TAREFAS OBRIGATÓRIAS:
1) Pode repetir na íntegra o texto sobre a cobrança do estacionamento em vias públicas?
2) Em quantas linhas das entradas aparece a palavra "Romagna", levando em conta maiúsculas e minúsculas? Informe apenas o número.

TRECHO EXTRAÍDO:
------------------------------------

Aprimorar cobrança do estacionamento em vias públicas pode promover equidade no transporte
Quando parte das ruas é dedicada ao estacionamento, opta-se por dar uma destinação privada a um dos ativos mais valiosos da cidade. De ciclovias e faixas dedicadas para ônibus a calçadas mais espaçosas, parklets ou mesmo faixas de tráfego veicular misto, o cardápio de usos mais benéficos à coletividade é vasto. Mais do que nunca, é preciso repensar a mobilidade em nome de cidades mais prósperas e inclusivas. E a cobrança do estacionamento rotativo é um bom ponto de partida.
O transporte coletivo, a bicicleta e a caminhada são as opções mais sustentáveis na mobilidade urbana. Porém, enquanto sistemas de ônibus definham em meio à falta de recursos e à queda na demanda, e ciclistas e pedestres dispõem de infraestrutura precária em seus deslocamentos, cidades investem recursos vultosos na manutenção das vias – e ainda reservam parcela significativa para motoristas armazenarem um bem privado.

------------------------------------

ENTRADAS FORNECIDAS:
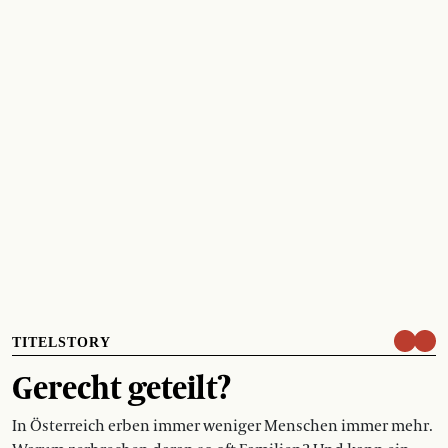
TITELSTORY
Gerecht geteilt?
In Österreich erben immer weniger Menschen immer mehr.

------------------------------------

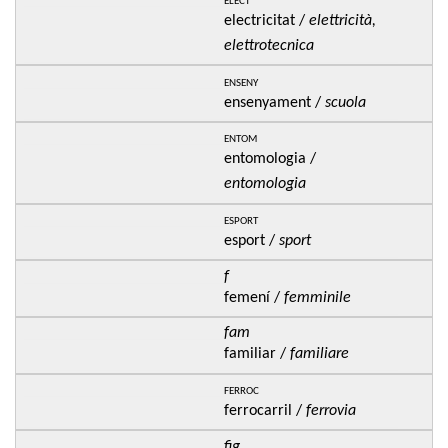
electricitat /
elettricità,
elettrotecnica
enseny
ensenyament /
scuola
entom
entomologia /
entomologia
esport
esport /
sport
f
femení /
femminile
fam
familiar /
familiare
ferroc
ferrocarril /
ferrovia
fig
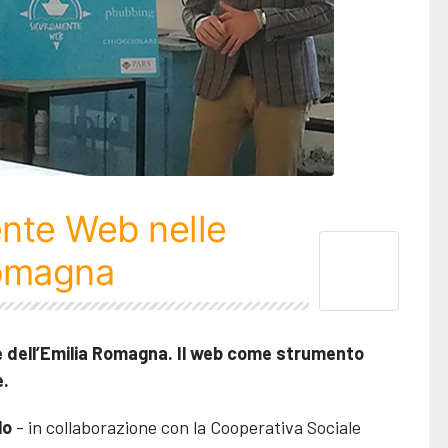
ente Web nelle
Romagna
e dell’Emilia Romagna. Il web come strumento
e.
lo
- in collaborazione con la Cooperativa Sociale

------------------------------------

RESPOSTAS DO EXERCÍCIO:
1)
Aprimorar cobrança do estacionamento em vias públicas pode promover equidade no transporte
Quando parte das ruas é dedicada ao estacionamento, opta-se por dar uma destinação privada a um dos ativos mais valiosos da cidade. De ciclovias e faixas dedicadas para ônibus a calçadas mais espaçosas, parklets ou mesmo faixas de tráfego veicular misto, o cardápio de usos mais benéficos à coletividade é vasto. Mais do que nunca, é preciso repensar a mobilidade em nome de cidades mais prósperas e inclusivas. E a cobrança do estacionamento rotativo é um bom ponto de partida.
O transporte coletivo, a bicicleta e a caminhada são as opções mais sustentáveis na mobilidade urbana. Porém, enquanto sistemas de ônibus definham em meio à falta de recursos e à queda na demanda, e ciclistas e pedestres dispõem de infraestrutura precária em seus deslocamentos, cidades investem recursos vultosos na manutenção das vias – e ainda reservam parcela significativa para motoristas armazenarem um bem privado.

2) 2